On March 11, 2020, the World Health Organization officially declared COVID-19 a global pandemic.
Since that day, humanity has experienced successive, derivative rates of change that have profoundly impacted our beliefs and behaviors. First, the rate of change accelerated us to a point where keeping pace became tiring. Next, it jerked us to a point where progressive fits and starts became exhausting. Then it snapped us to a point where making sense of it all became maddening.
COVID-19 has pushed humanity into the liminal space between “what was” and “what will be,” where these successive derivative rates of change have had a profound impact on our collective psyche as a species. Like soldiers in the chaos of a battlefield, we find ourselves lost in a mental fog—no longer clear on what we should believe or how we should behave.
In times of profound societal confusion and delusion, leadership has always emerged to light the transformational path toward a better and brighter future. On March 12, 1930, Mahatma Gandhi took the first step in a 240-mile Salt March that ultimately freed his country from British Rule. On December 1, 1955, Rosa Parks refused to give up her seat to a white man on a bus in Montgomery, AL, sparking the Civil Rights movement in the United States. On January 21, 1961, John F. Kennedy inspired a nation and sent a message of peace to the world when he declared, “My fellow citizens of the world: Ask not what America will do for you, but what together what we can do for the freedom of man.”
EMPHASIZING THE EMOTIONAL SIDE OF CHANGE
Transformative leaders such as Gandhi, Parks, and Kennedy understood that people do not resist change, they resist being changed. They learned that successful transformation requires an empathetic, people-centered approach to change that nurtures a culture of aspiration, alignment, autonomy, and accountability. They realized that most transformative efforts fail because leadership overemphasizes the tangible side of change and underemphasizes the emotional one. After all, on August 18, 1963, on the steps of the Lincoln Memorial, Martin Luther King Jr. did not say, “I have a plan.” Instead, he shared a dream that transformed a nation.
Change only happens by identifying the beliefs and behaviors you want to transform and then creating the structures, processes, and governance mechanisms required to support those new beliefs and behaviors—not the other way around.
PEOPLE-CENTERED TRANSFORMATION (PCT) FRAMEWORK
Putting people first by activating a people-centered transformation approach can make organizational dreams real.

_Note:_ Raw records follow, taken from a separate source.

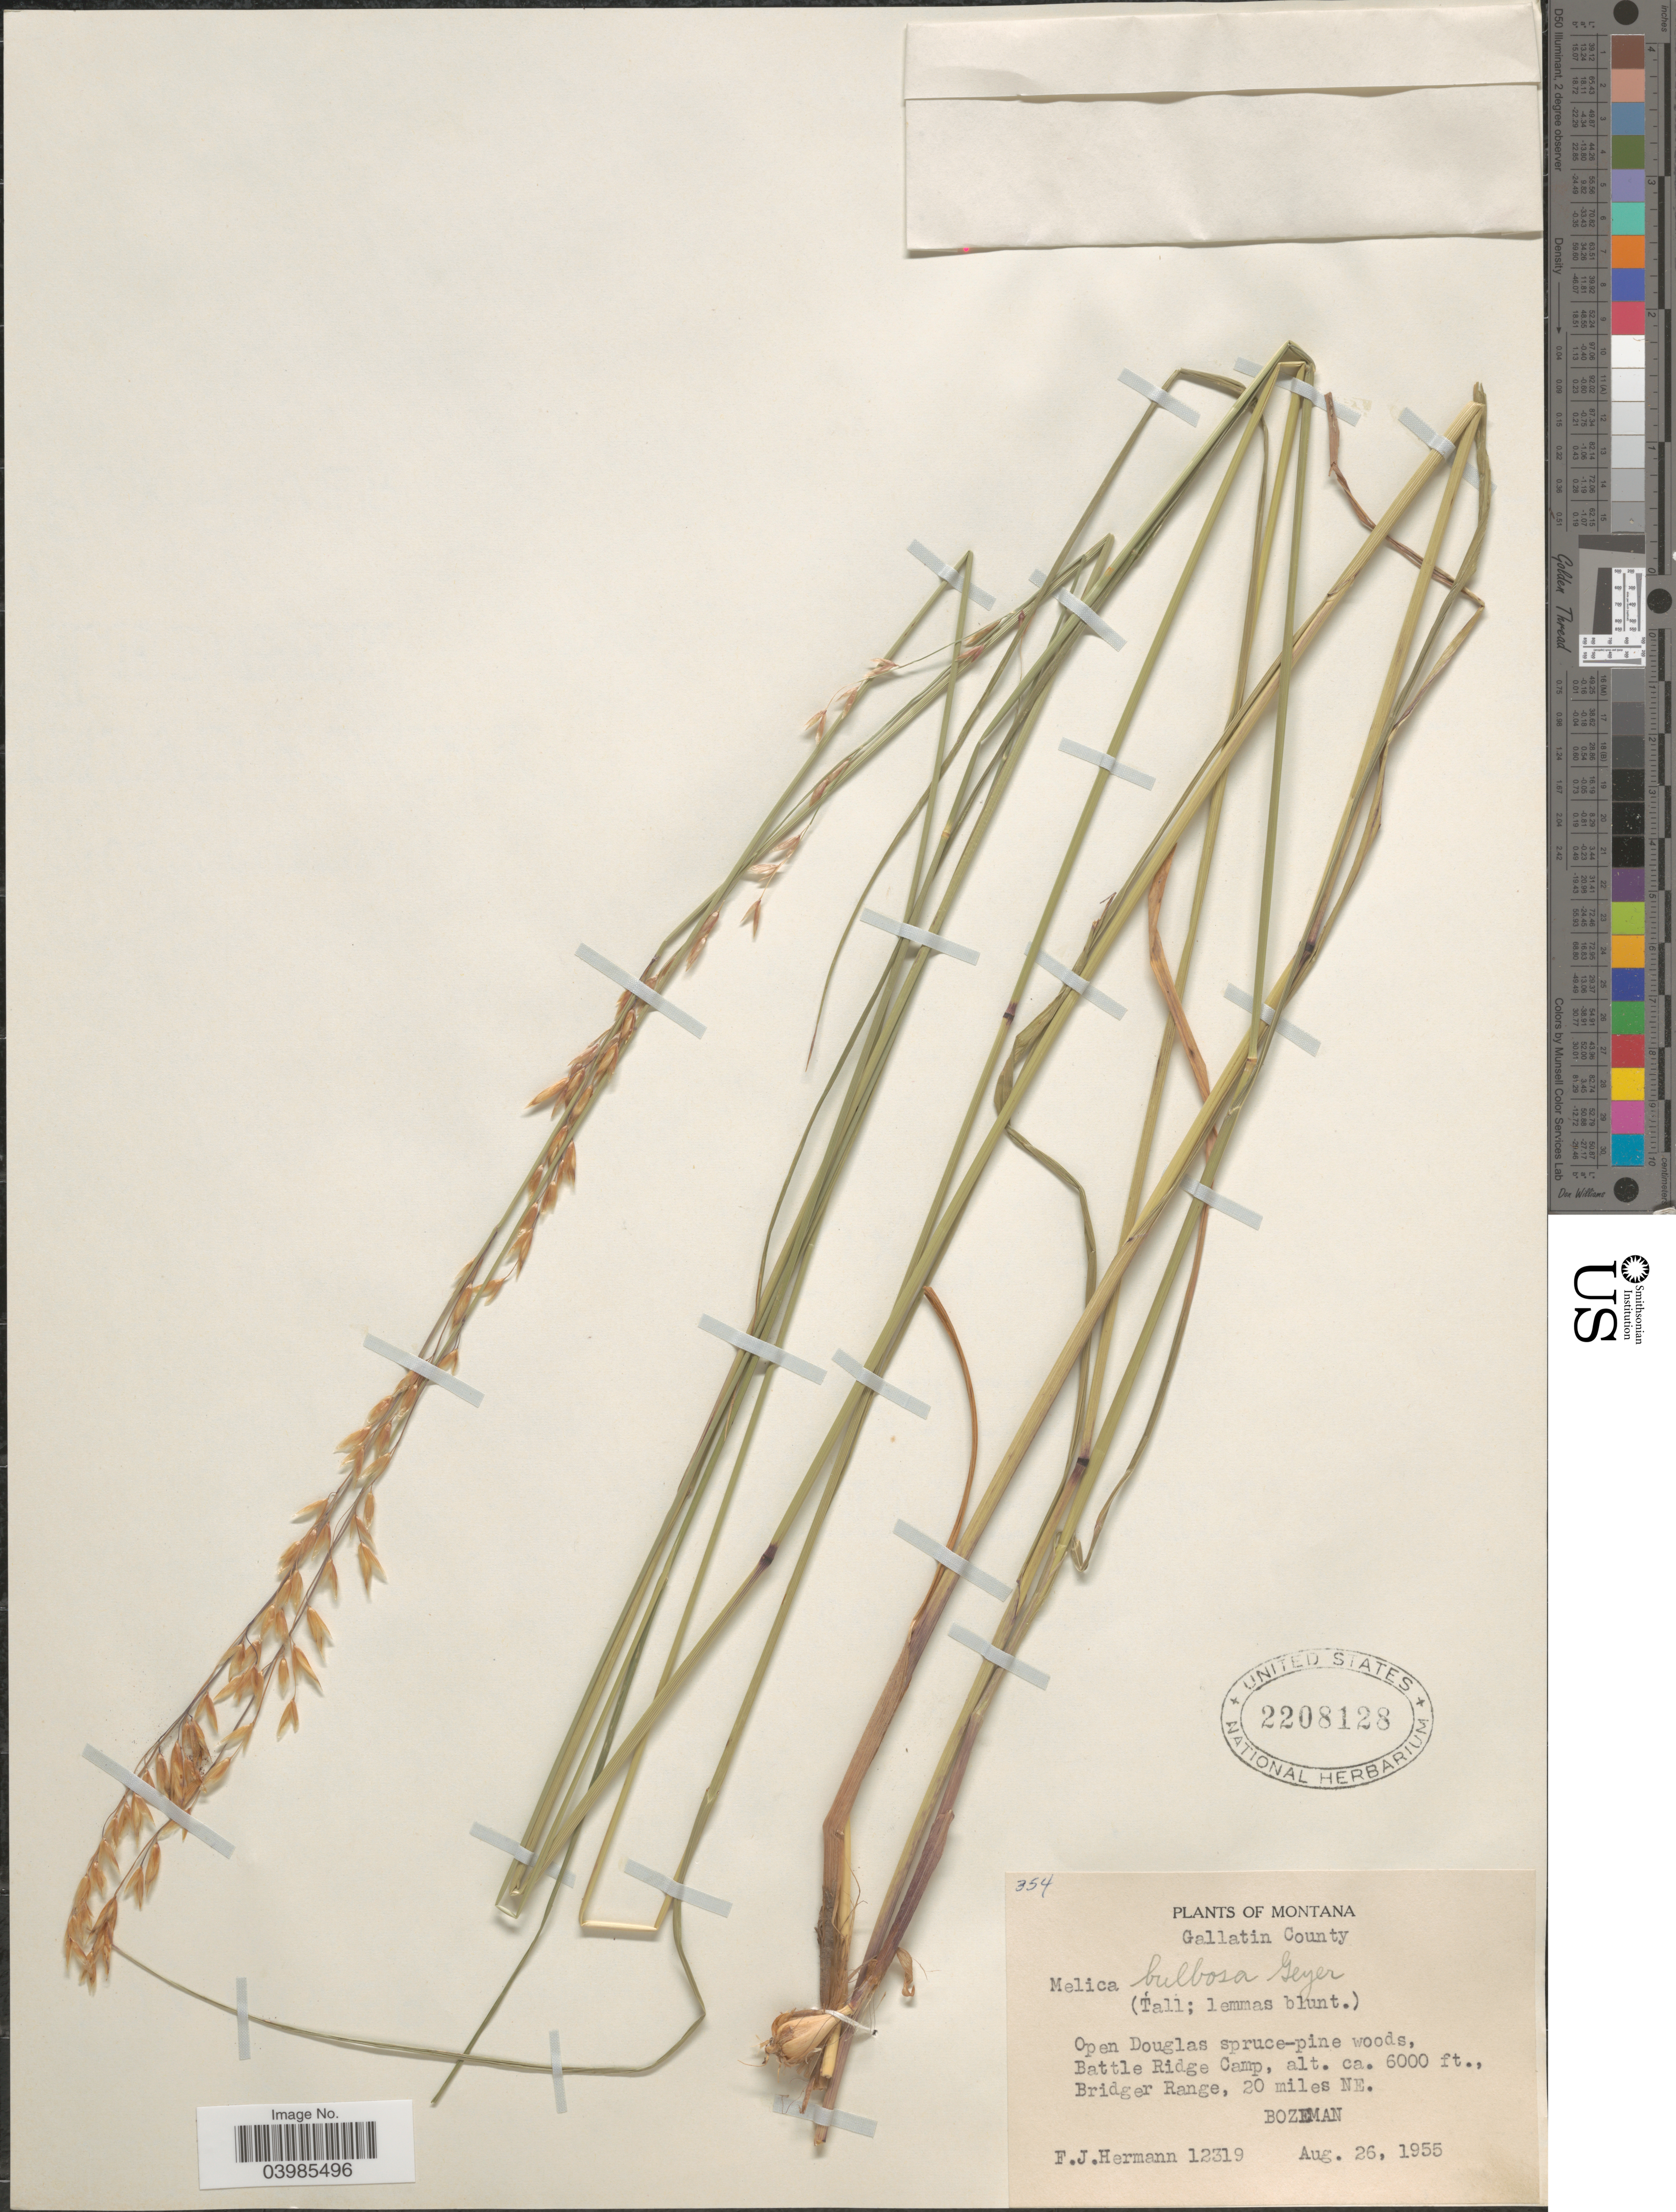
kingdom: Plantae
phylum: Tracheophyta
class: Liliopsida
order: Poales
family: Poaceae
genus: Melica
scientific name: Melica bulbosa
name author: Geyer ex Porter & J.M. Coult.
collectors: F. J. Hermann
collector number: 12319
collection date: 1955-08-26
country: United States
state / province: Montana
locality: Gallatin County. Open Douglas spruce-pine woods, Battle Ridge Camp, Bridger Range, 20 miles NE. Bozeman.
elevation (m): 1829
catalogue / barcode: US 2208128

The People-Centered Transformation (PCT) framework identifies 10 elements leadership must activate to change beliefs and behaviors and cultivate lasting positive change (see Figure 1).
As a leader, are you willing to change your own beliefs and behaviors to cultivate a culture that enables your organization to reach its highest aspiration?
Take the first step on your PCT journey now. Spend five minutes to check your PCT Pulse (download the checklist at: https://trainingmag.com/wp/wp-content/uploads/2022/01/PCT-PULSE.jpeg). Identify the PCT elements that require your attention. Then determine what you must do more, better, and differently as a leader to activate each element. Repeat this process until all 10 elements have been activated.
I wish you “Happy Trails” on your PCT journey!